When antipsychotics block D2 receptors, dopamine is no longer available to suppress acetylcholine release within the nigrostriatal pathway. This leads to acetylcholine overactivity in the basal ganglia, which manifests as EPS [2]. Concomitant use of anticholinergic medications can dampen excess acetylcholine activity resulting from D2 blockade. Therefore, as shown in our case, administration of an anticholinergic (such as diphenhydramine or benztropine) helps reduce EPS from antipsychotics [2]. Studies have shown that intramuscular (IM) benztropine or diphenhydramine administration typically resolves EPS completely within 20-30 minutes [6]. If complete resolution does not occur after the first dose, another one can be given after 30 minutes. In milder cases of dystonia, oral anticholinergics can be used. It should be noted that long-term, concurrent use of an anticholinergic with an FGA is not always indicated because this does not necessarily prevent EPS in someone who has never had this side effect; also, the potential cognitive impact of chronic anticholinergic burden needs to be considered. However, in individuals who have experienced EPS induced by an FGA, using an anticholinergic with the FGA may prevent future EPS [7].

Drugs can be misused through many different routes. The nonoral routes allow a higher dose of the drug to quickly reach the brain, bypassing hepatic metabolism and resulting in a more rapid effect, thereby leading to greater reinforcement. There are several studies on intranasal administration of haloperidol but none that investigated the pharmacokinetics of inhaled haloperidol [8]. However, one may speculate on the pharmacokinetics of inhaled haloperidol by extrapolating from those of inhaled loxapine, the only antipsychotic with an inhaled form investigated in controlled studies. Inhaled loxapine is administered through a hand-held, breath-actuated tool, designed to instantly deliver powdered loxapine into the alveoli. Inhaled loxapine exhibits intravenous- (IV-) like pharmacokinetics, with the time to maximum plasma concentration around two minutes, leading to a rapid systemic effect [9]. Acute dystonia can occur within hours of starting oral haloperidol and within minutes if IM or IV routes are used [10]. However, no report has so far documented how quickly acute dystonia can occur after inhaling haloperidol. We cannot infer that inhalation will follow the same pattern as IM or IV routes because it is unclear what percentage of powdered haloperidol reaches systemic circulation.

There is an expansive literature on misuse of antipsychotics, alone or in combination with other substances. The recreational misuse of SGAs has been widely reported, quetiapine being the most common, followed by risperidone and olanzapine [3]. There have been numerous reports of prisoners feigning psychotic symptoms to obtain quetiapine and use its powder intranasally [11]. This popularity of SGAs over FGAs has been explained by the milder side effect profile of SGAs, more specifically a lower propensity to cause EPS. Quetiapine (also called “quell” or “baby heroin”) is well known to be misused together with other psychoactive substances, such as cocaine (a combination known as “Q ball”), marijuana (“Maq ball”), or opioids, as it intensifies the overall sedative/anxiolytic effect and can also mitigate the dysphoria associated with coadministered stimulant intoxication or withdrawal [11]. To date, only one brief report has described smoking cannabis simultaneously with an antipsychotic—in this case, crushed quetiapine tablets [12]. However, this article did not include any clear pharmacologic explication of how this route compares to other forms of administration.

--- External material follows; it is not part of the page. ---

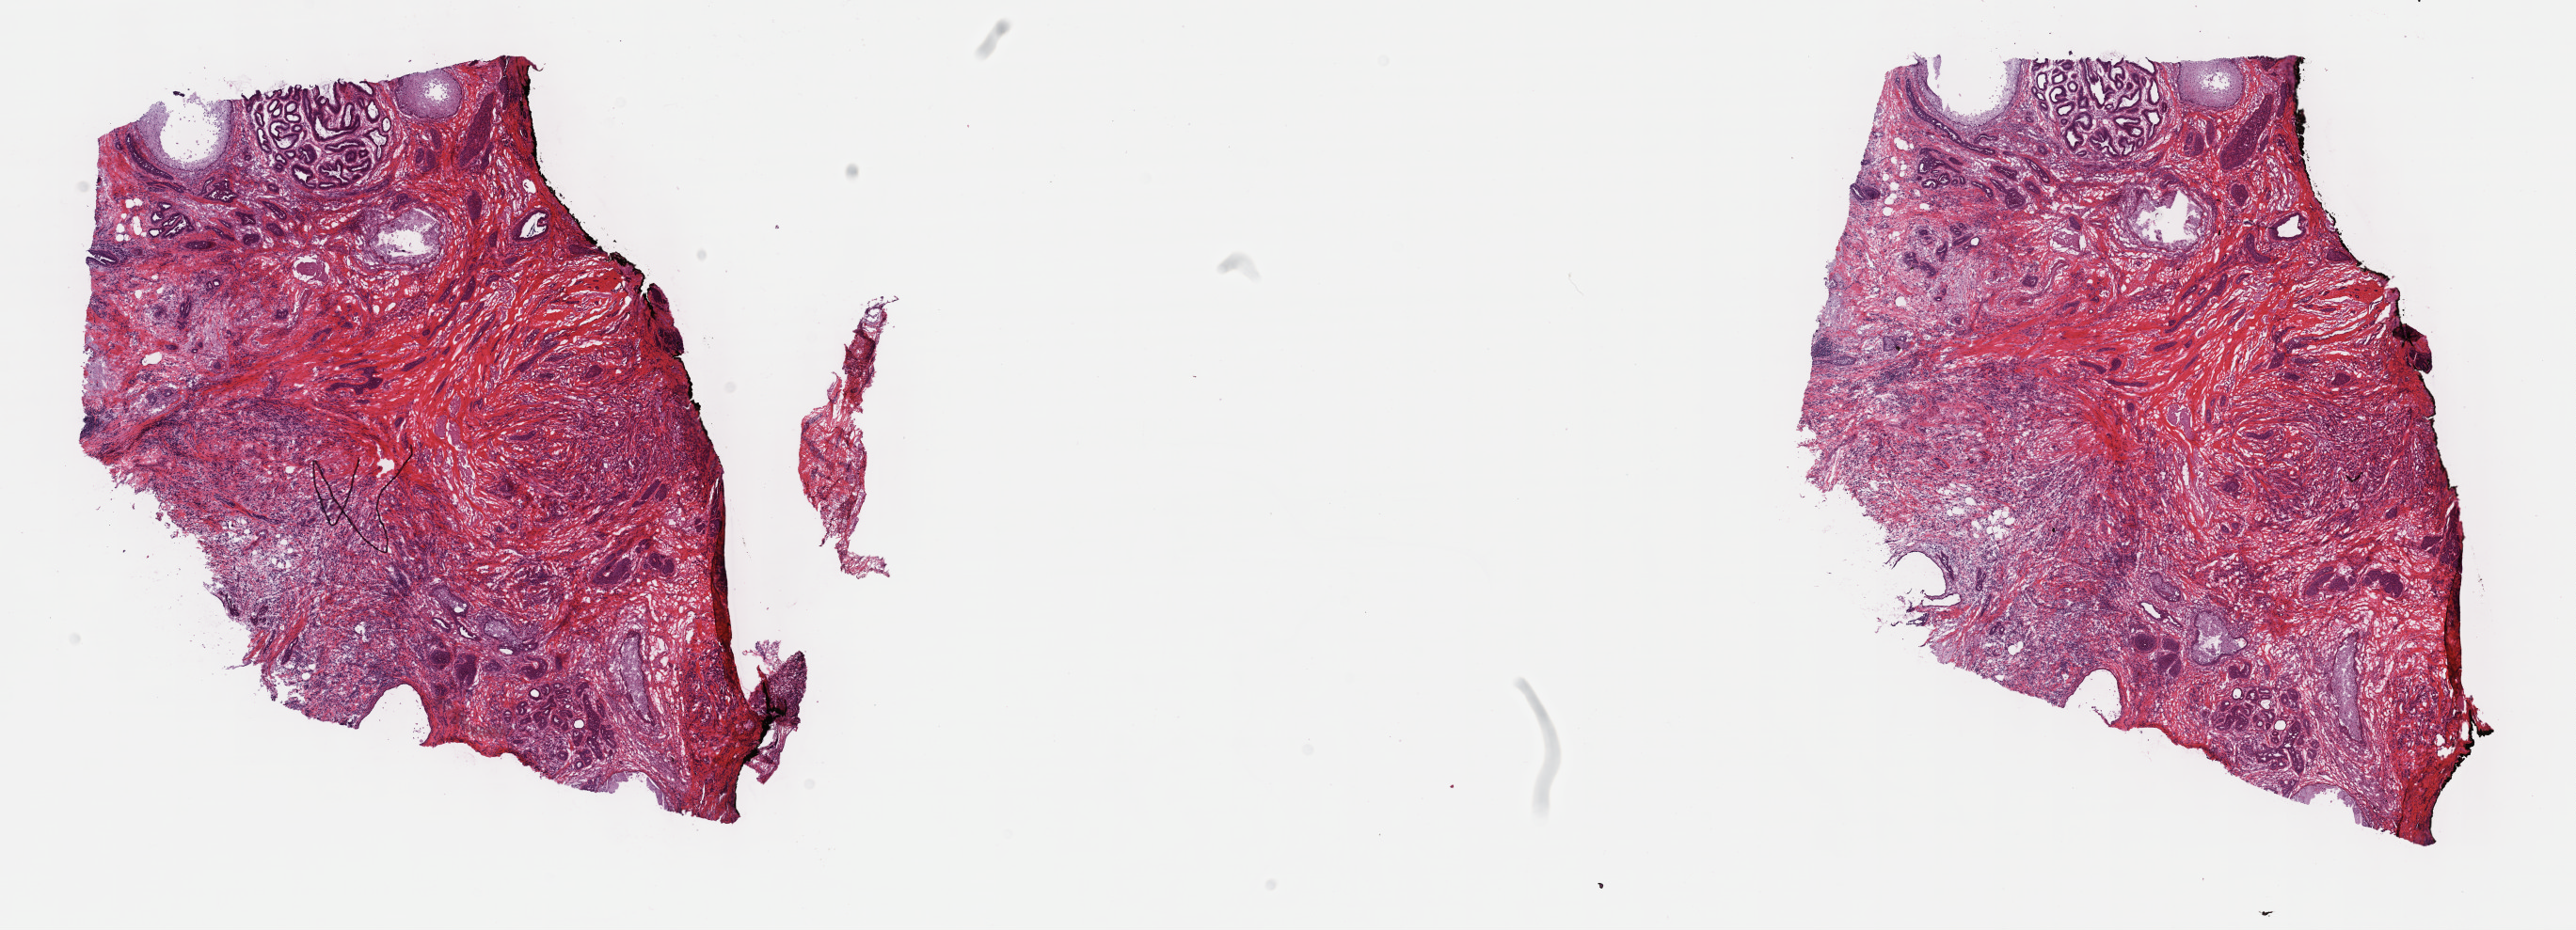
Hematoxylin and eosin (H&E) stained whole-slide image, shown as a low-resolution overview of the whole scanned area (about 22.1 x 8.0 mm). Frozen section. Primary tumour sample from the breast. Female, age 60 years at initial diagnosis. Composition of this section per pathologist review: tumour cells 70%, tumour nuclei 70%.
Diagnosis: Lobular carcinoma, NOS.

Due to lack of previous research, it is challenging to specify the role of haloperidol when used recreationally in combination with cannabis. Olanzapine, considered an ideal “trip terminator,” has been misused along with other novel psychoactive substances to dampen the severity of undesired psychotic symptoms [13]. Considering the role of olanzapine in polysubstance use, one can speculate that people may use haloperidol along with cannabis to lessen the unpleasant effects resulting from cannabis. A controlled study of coadministration of haloperidol and Δ-9-tetrahydrocannabinol (Δ-9-THC), the main psychoactive ingredient in cannabis, showed that haloperidol significantly lowered the intensity of psychotic symptoms resulting from Δ-9-THC [14]. Furthermore, a drug-drug interaction between cannabis and haloperidol may increase the serum level of haloperidol, potentiating its overall antipsychotic effect as well as the possibility of developing EPS; haloperidol is a substrate of CYP3A4, while Δ-9-THC is a possible inhibitor of CYP3A4 [10]. In contrast, smoking tobacco may lower the serum level of haloperidol through induction of CYP1A2 (involved in haloperidol breakdown), possibly mitigating EPS [10].

A limitation of our report is that we did not obtain confirmatory testing of haloperidol, haloperidol metabolites, or urine toxicology. However, we reviewed the patient’s hospital records to verify that he had been prescribed haloperidol. Additionally, with his reported use of haloperidol and his clinical course—the resolution of dystonia following administration of diphenhydramine—we had a reasonable degree of confidence that the patient did take haloperidol as he reported. Furthermore, with the consistency shown in his medical records about his marijuana use but no other substance, the clinical suspicion was very low that the dystonic reaction may have been caused by an alternative antidopaminergic agent (e.g., contaminants present in substances of abuse). However, such a source of exposure remains a possibility; indeed, this could not have been entirely ruled out even if the clinical team had obtained confirmatory testing detecting haloperidol or its metabolites.

4. Conclusion

We presented the case of a patient who inhaled prescribed haloperidol by adding it to his smoked cannabis, leading to an acute dystonic reaction. This case highlights how patients may recreationally use antipsychotics through novel routes, either to potentiate euphoria or to manage the undesirable effects of concurrently used substances. Therefore, prescribing clinicians should be cognizant of the potential for such misuse, particularly in patients who have a known history of substance use.

Data Availability

The data are not publicly available due to privacy or ethical restrictions.

Conflicts of Interest

All authors of this article have no conflict to declare.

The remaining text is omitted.